• The problem: Reproduce the text lines in the data below word for word, without the pictures.
=====
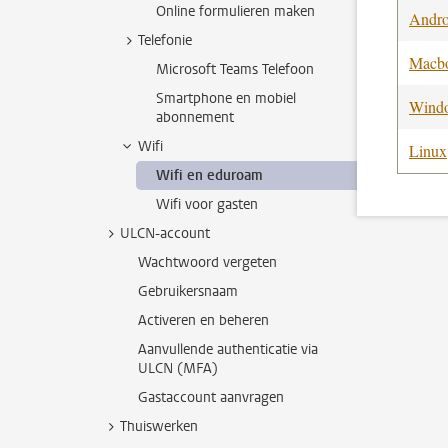
Online formulieren maken
Androi
Telefonie
Macbo
Microsoft Teams Telefoon
Smartphone en mobiel
Wind
abonnement
Wifi
Linux
Wifi en eduroam
Wifi voor gasten
ULCN-account
Wachtwoord vergeten
Gebruikersnaam
Activeren en beheren
Aanvullende authenticatie via
ULCN (MFA)
Gastaccount aanvragen
Thuiswerken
=====
• Result for this exercise:
Online formulieren maken
Androi
Telefonie
Macbo
Microsoft Teams Telefoon
Smartphone en mobiel
Wind
abonnement
Wifi
Linux
Wifi en eduroam
Wifi voor gasten
ULCN-account
Wachtwoord vergeten
Gebruikersnaam
Activeren en beheren
Aanvullende authenticatie via
ULCN (MFA)
Gastaccount aanvragen
Thuiswerken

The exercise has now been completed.